The QCMR projects year-end revenues and obligations to increase, by $44.7 million and $68.6 million respectively, compared to the projections found in the City’s Revised Five Year Plan.


New Issue Of CCD/CPDC’s Quarterly Digest Out Now

The new issue of Center City Digest reports on the results of CCD’s just-completed annual customer satisfaction survey, in which 79% of the 4,640 respondents say downtown is headed in the right direction. Only 3% feel it’s on the wrong track, while 18% don’t sense things trending significantly either way. But, there are caution flags amid this continued optimism.
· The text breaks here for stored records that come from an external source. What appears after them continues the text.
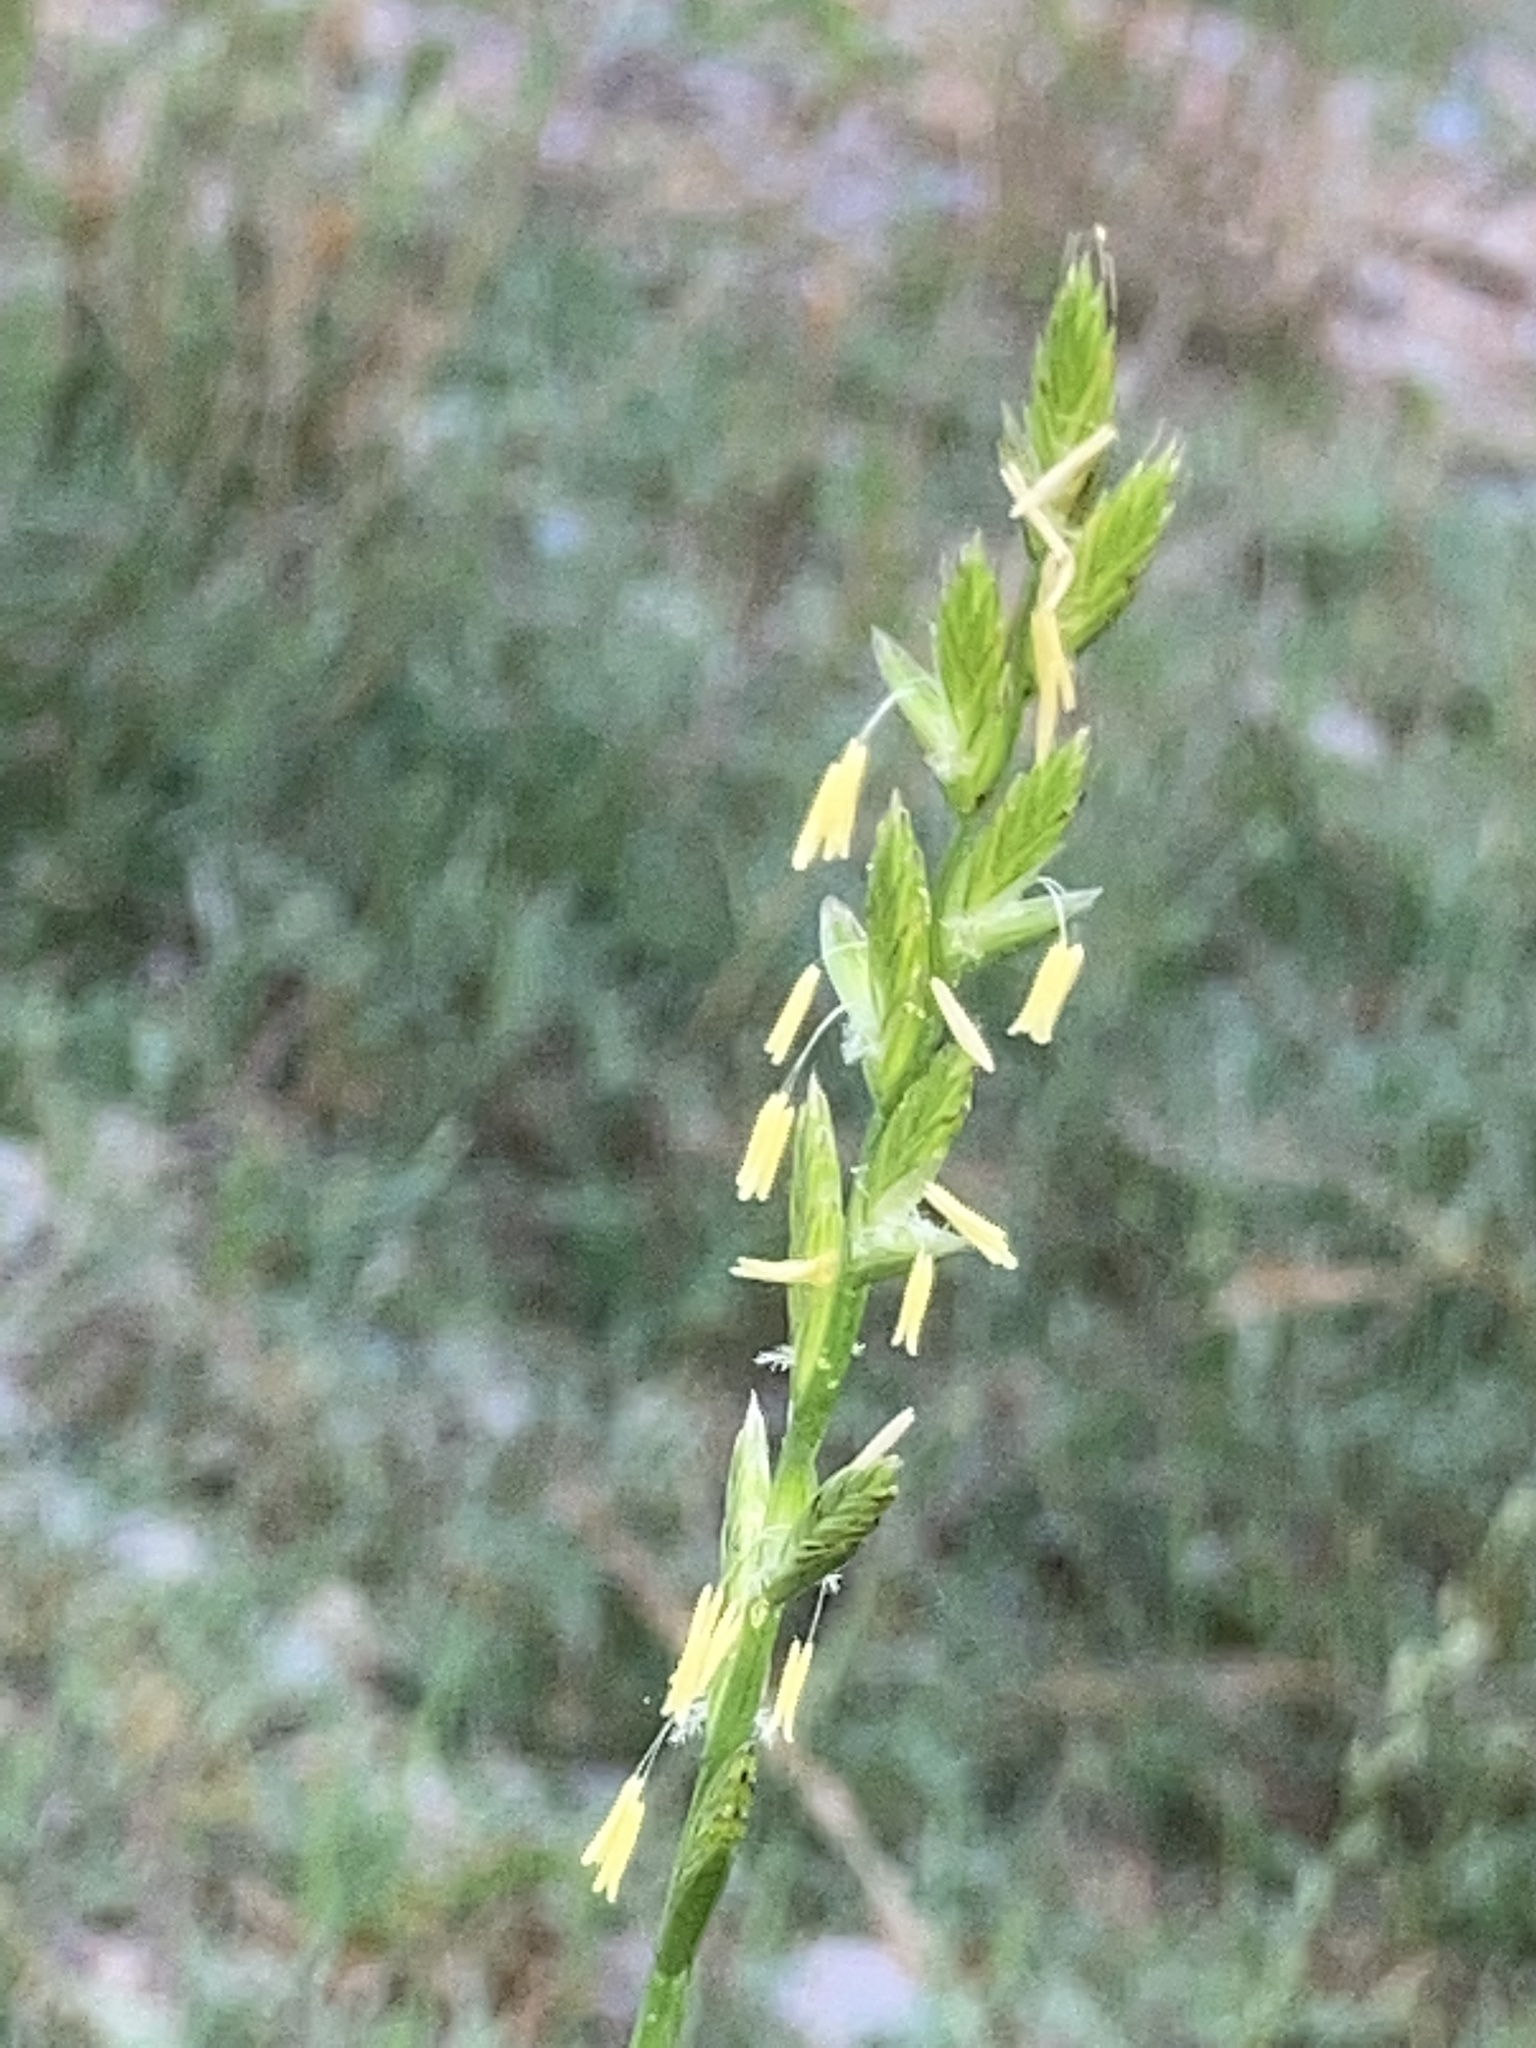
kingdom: Plantae
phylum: Tracheophyta
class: Liliopsida
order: Poales
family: Poaceae
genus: Lolium
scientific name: Lolium multiflorum
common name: Annual ryegrass
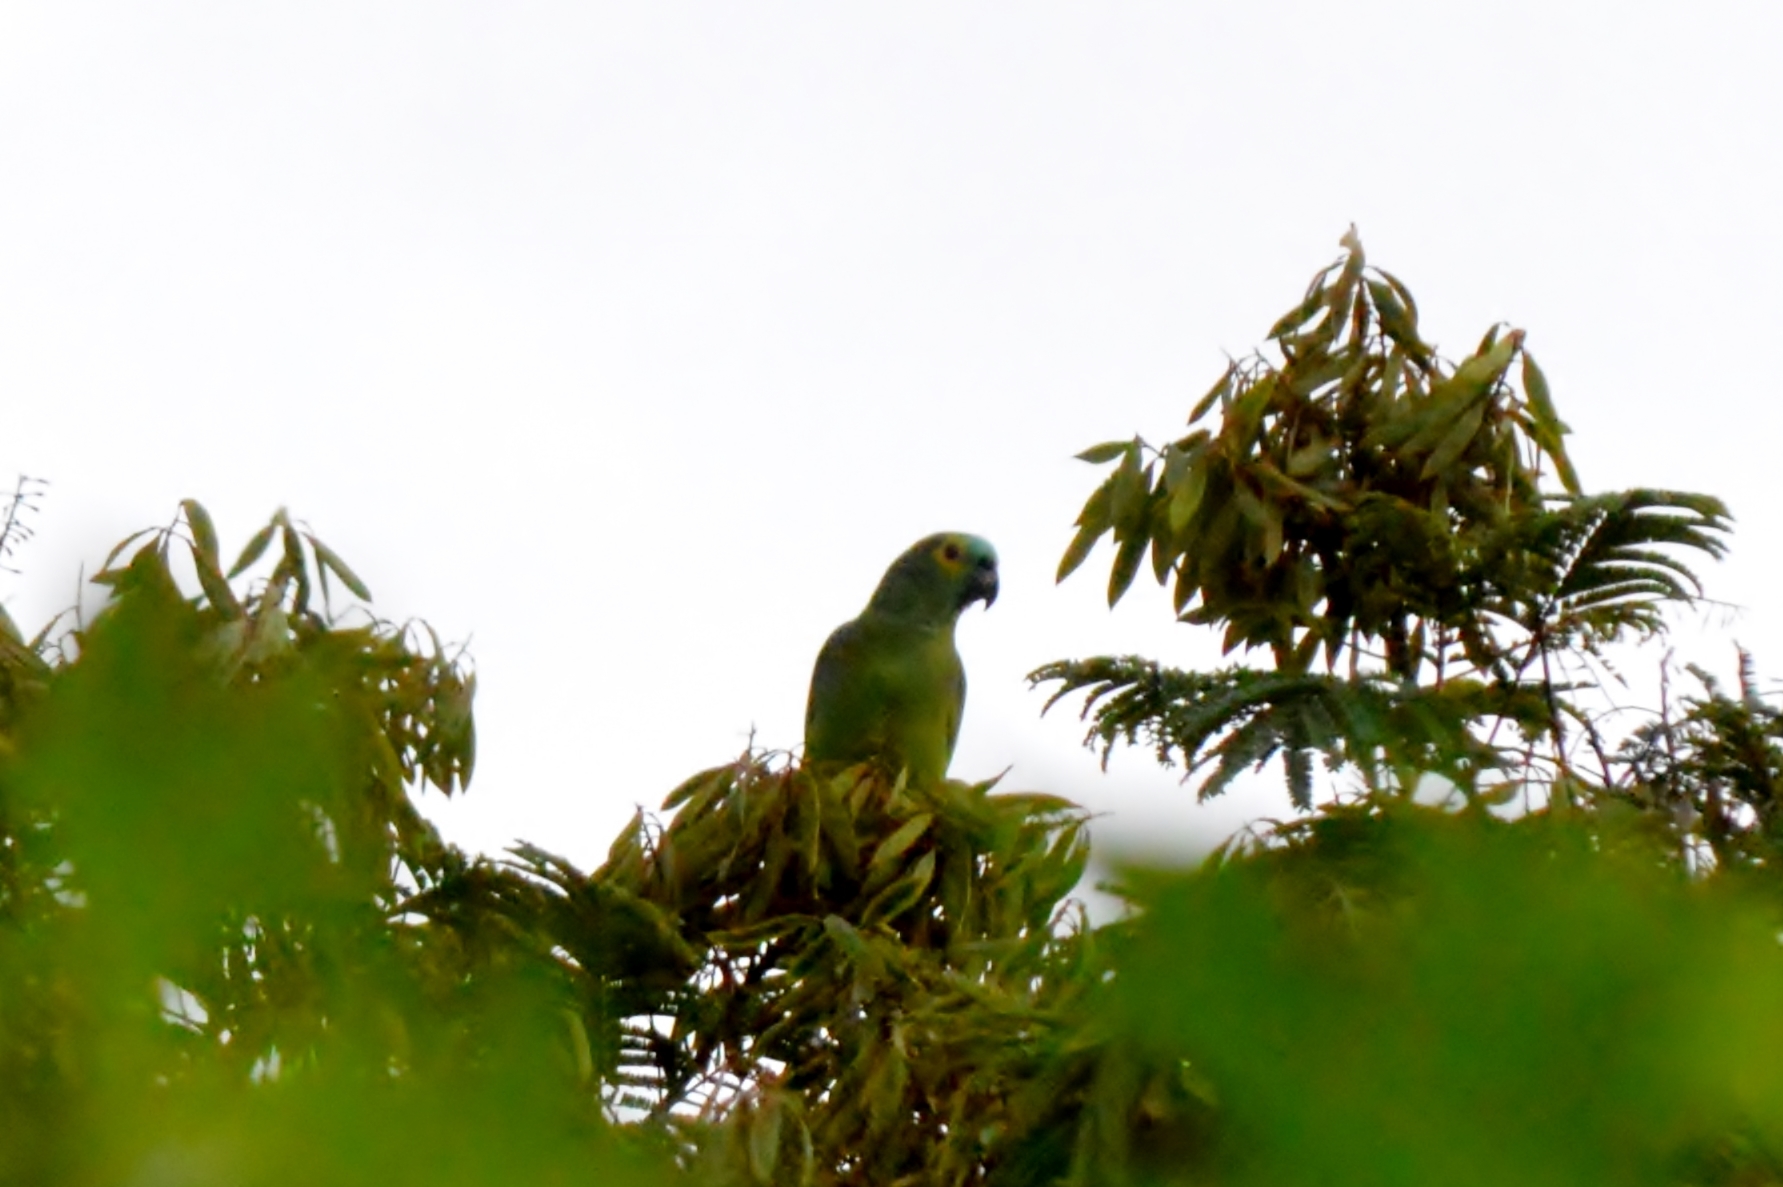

While 79% indicate they feel safe most of the time or always in Center City, 20% say they often, or occasionally, feel unsafe. Fifty-nine percent say panhandlers who confront pedestrians cause the greatest insecurity; 47% are concerned about people sleeping on the sidewalks and in building entrances; and 31% worry most about the absence of uniformed police officers or other public safety professionals. These concerns have more than doubled from similar surveys in the last five years. This increased anxiety reflects less a shift in public attitudes than changing realities on the street, documented by censuses CCD has conducted within District boundaries for more than two decades.

Join Us December 18 For CPDC’s Membership Meeting

The final Central Philadelphia Development Corporation meeting of the year will convene a panel who will look ahead in a session entitled:  Philadelphia 2019:  Strengths, Opportunities & Challenges. Please join us on Tuesday, December 18, 8:30 a.m. at The Union League, 140 South Broad St., Grant Hall. In a series of quick, lightning round responses, panelists will highlight the opportunities they see before us in the New Year and the challenges and hurdles that Philadelphia must overcome to capitalize on these opportunities.

Panelists will be Della Clark, President, The Enterprise Center; Michael Forman, Chairman & CEO, FS Investments; Mike Pearson, President & CEO, Union Packaging; Shari Reams-Henofer, Senior Vice President, Northeast REIT Client Manager, PNC Real Estate; Jerry Sweeney, President & CEO, Brandywine Realty Trust; and Richard Vague, Managing Partner, Gabriel Investments.